Not a day goes by that I don’t see something and wonder what my dad, the late Merle Mauch, would have to say about it. And while dad wasn’t one to waste words, when he did speak, he said plenty.
Dad was never one for false praise or wasting time. If he liked you, he’d let you know right away. If he didn’t, ditto. And whichever way he leaned, you could bank on him having given it his fullest consideration.
He was not one to hold a grudge. If you made him angry, he’d give you an opportunity to make things right. He understood that, during the course of his own life, he riled up more than one or two folks himself.
Dad was a great soldier in the Army, fighting “Hitler’s bastards” as he called them in World War II. He knew how to lead and earned the respect of everyone he served with. And, I suspect as much as raised the brow of many of those he would call “high muckety mucks” during his time in the service, they always appreciated his honesty and integrity.

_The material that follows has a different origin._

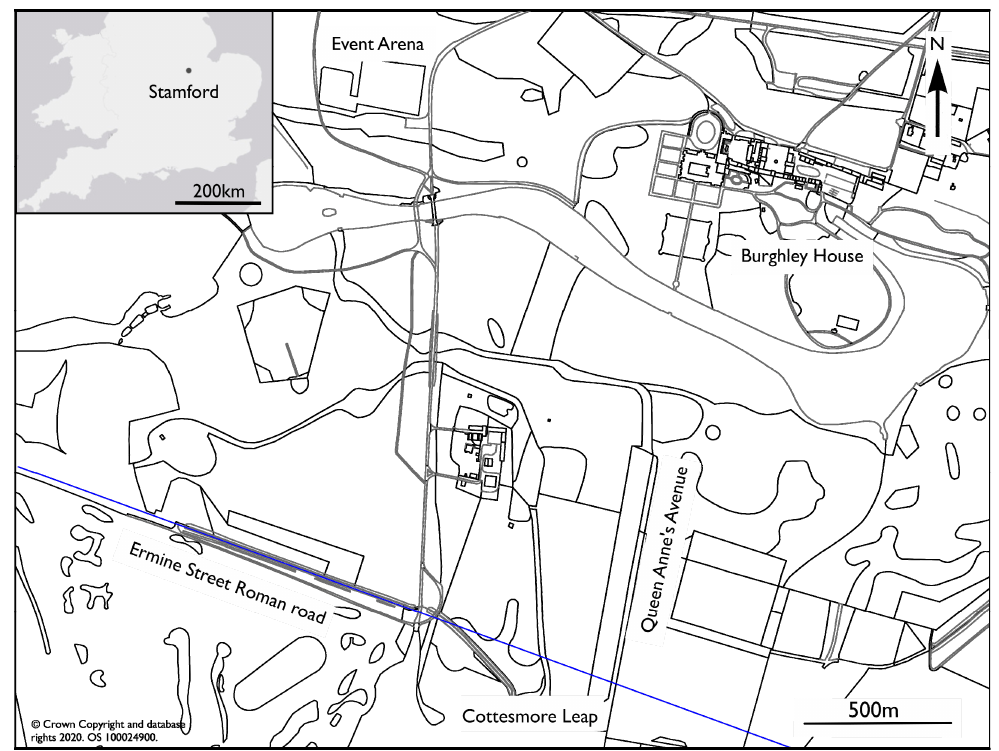
Figure 1. Location of the study site near Stamford, Lincolnshire, UK (inset) together with a plan of the Burghley Estate. The equine locomotion study was conducted over a test site in the vicinity of the Cottesmore Leap to the south of the estate where the presumed course of the Ermine Street Roman road is marked by a blue line.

Dad taught me that if you’re going to be doing something a third of each day for most of your life, “do your darndest to find something you like about it.” Those words have guided me through my own life. I feel blessed to have been able to make a living doing things I absolutely adore, for a decade in radio and many years after as a writer.
And yes, Dad told me before he passed that he was proud of the career path I chose.
Dad always tried to find a way to enjoy the company of others. He’d say there’s probably something to like about everybody if you look hard enough.
Dad was always quick with wit. As a kid, if we said we wanted something that he didn’t think we’d earned, one of his favorite expressions was, “Well, wish in one hand and spit in the other and see which one gets wet first.”
Or, he’d often respond with another of his favorites, “People in Hell want ice water, but do you think they’re getting it?”
If Dad was telling you about a place that was far away, he’d often say “It’s at the corner of Poke and Plumb. Poke your head out the window and you’re plumb out of town.”
Dad loved his Louis L’Amour western novels and his western TV shows and movies. If you needed to bother him while “Gunsmoke” was on, someone had better be dying or bringing him a lot of money.
And Dad absolutely hated things that made no sense. For example, during the Watergate trials, he would shake his head and question why anyone would feel the need to be in power so much they’d risk prison.
“If you have to break the law to reach the top, maybe the top’s not worth reaching,” I can hear him say.
Oh, I wonder what he would have to say to politicians today.
“They broke into our nation’s capitol. What else is there to discuss? Doesn’t matter why they did it, it’s a crime,” he’d say.
“How would you like it if folks sent you thoughts and prayers instead of a campaign contribution?” I’m betting would be one of his kinder responses to politicians who do nothing when people are killed in mass shootings week after week.
My dad was a staunch believer in human rights, and he’d say killing kids is not and never should be a human right. As to the Second Amendment, he’d probably ask “And what well-armed militia do you belong to?”
As to the bickering among our political leaders, he’d have a simple question. “If it’s good for America, who cares which party thought of it?”
And, concerning COVID, I can envision him simplifying it with something like, “Let me see, I can get this and die from it. You tell me you’ve got a vaccine that will keep me from dying. Why in the hell is this even up for debate?”
Yep, I miss ya Dad. The world could use a lot more like you these days.